MATERIALS PROVIDED Block Start
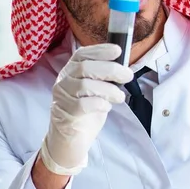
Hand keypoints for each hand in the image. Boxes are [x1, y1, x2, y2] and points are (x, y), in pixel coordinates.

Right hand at [39, 43, 133, 174]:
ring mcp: (61, 96)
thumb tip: (124, 67)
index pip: (82, 54)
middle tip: (128, 76)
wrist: (72, 138)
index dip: (100, 50)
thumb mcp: (97, 89)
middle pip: (85, 67)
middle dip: (111, 69)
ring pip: (85, 85)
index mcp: (71, 70)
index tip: (118, 50)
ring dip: (108, 90)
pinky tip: (106, 107)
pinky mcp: (64, 113)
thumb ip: (105, 77)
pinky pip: (83, 105)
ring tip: (120, 97)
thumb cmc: (87, 110)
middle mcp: (63, 80)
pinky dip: (99, 104)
MATERIALS PROVIDED Block End
### YOUR GOAL
Bring together each line above where the string "index" turns up.

### RESULT OF THE TASK
index pip: (82, 54)
index dip: (100, 50)
index mcp: (71, 70)
index tip: (118, 50)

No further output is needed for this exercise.